4/12/13
D'abord évoquons ceux que l'on rencontre partout, perchés
dans nos arbres généalogiques. Internet
nous les propose en maints exemplaires, retrouvés ou recopiés, voire copiés
collés, peut-être pistés, que sais-je? L'immense réservoir des données personnelles
de nos aïeux s'ouvre lorsqu'on actionne les mots magiques, et cela me fascine.
Surgissent de l'inconnu, du magma numérique, plusieurs de mes ancêtres, nommés,
datés. Le tampon encreur les estampille: les voici nés, mariés, morts, ici et
là, puis là encore, partout. Fini, l'anonymat.
Que font-ils donc là, rassemblés, identifiés, désignés, cités
et répétés sur mon écran du XXIème siècle? Et pourquoi? Qui s'est intéressé à
eux ? Que leur vouliez-vous?
Cependant impossible de résister...Fébrilement, je note, je
vérifie, je contrôle. Puisque d'autres chercheurs les ont extirpés des temps oubliés,
parce que ce sont mes ancêtres à moi, oui, les miens, alors il faut que tout
soit juste, s'il vous plaît. Toute faute est insupportable: aucune erreur ne
sera admise.
Mais d'autres restent somptueusement discrets. Secrets. Absents.
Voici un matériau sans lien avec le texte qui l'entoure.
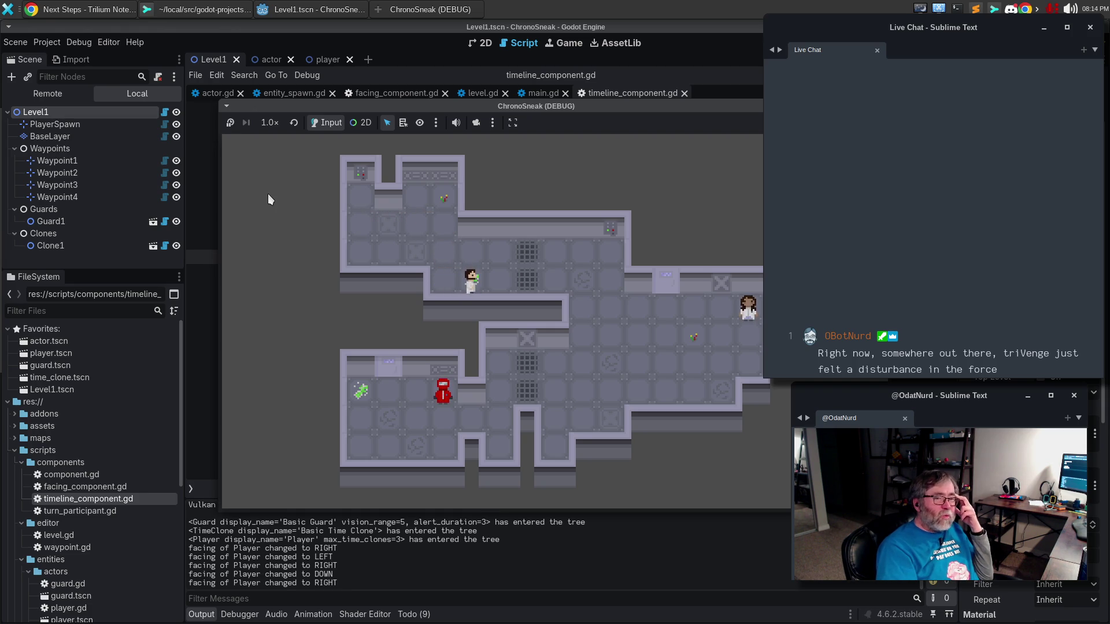
pyautogui.press('Right')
Ils n'existent pas dans l'univers binaire: les mots magiques ne déclenchent aucune
porte, et Internet persiste à me dire qu'il
n'y a personne au nom que vous avez demandé. Nul ne les a réveillés, ils
dorment encore tout au fond de nos mémoires.
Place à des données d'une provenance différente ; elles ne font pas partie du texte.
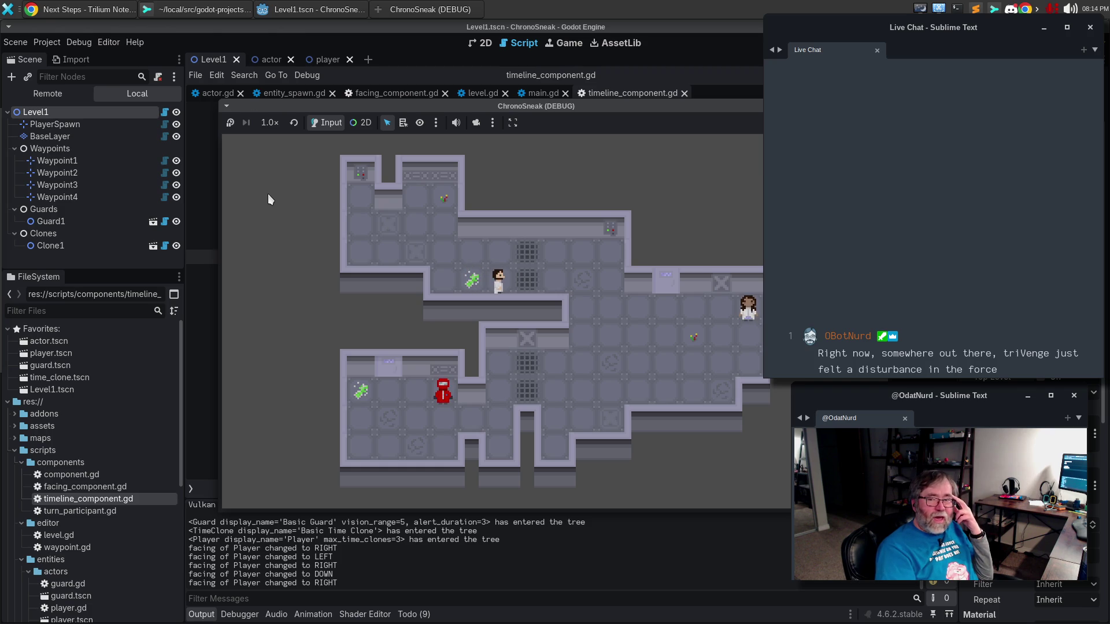
pyautogui.press('Left')
pyautogui.press('Left')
Ces êtres fantômes m'intriguent par-dessus tout. Je ne
possède qu'un nom et un prénom, parfois incertains, souvent déformés. Ils furent là, il y a bien longtemps, nul ne
sait leur histoire, nul ne les a sortis de l'oubli...c'est à moi de leur offrir
cette étrange renaissance dans nos gigantesques bases de données.
Puisqu'ils se cachent, pour les débusquer je peaufine. Je
bâtis des hypothèses, je croise les données. Impossible de se borner à ne
suivre qu'une ligne précise, à tracer "bêtement" le chemin direct de
la dixième ou onzième génération jusqu'à la mienne: j'étoffe, je reconstitue les
familles. Il me faut les fratries, j'étudie les cousins. Un remariage survient...et
les enquêtes se multiplient.
Tous ces fantômes-là guident ma route, étonnante et imprévisible.
Ils me tirent en avant. Quelques-uns ont laissé au bord de leur chemin, quelques
petits cailloux blancs, qu'il faut savoir distinguer dans le brouillard du
temps.
Oui, me voici prisonnière, à la fin du XVIIème, quelque part
en Bourgogne, à la poursuite des ancêtres invisibles.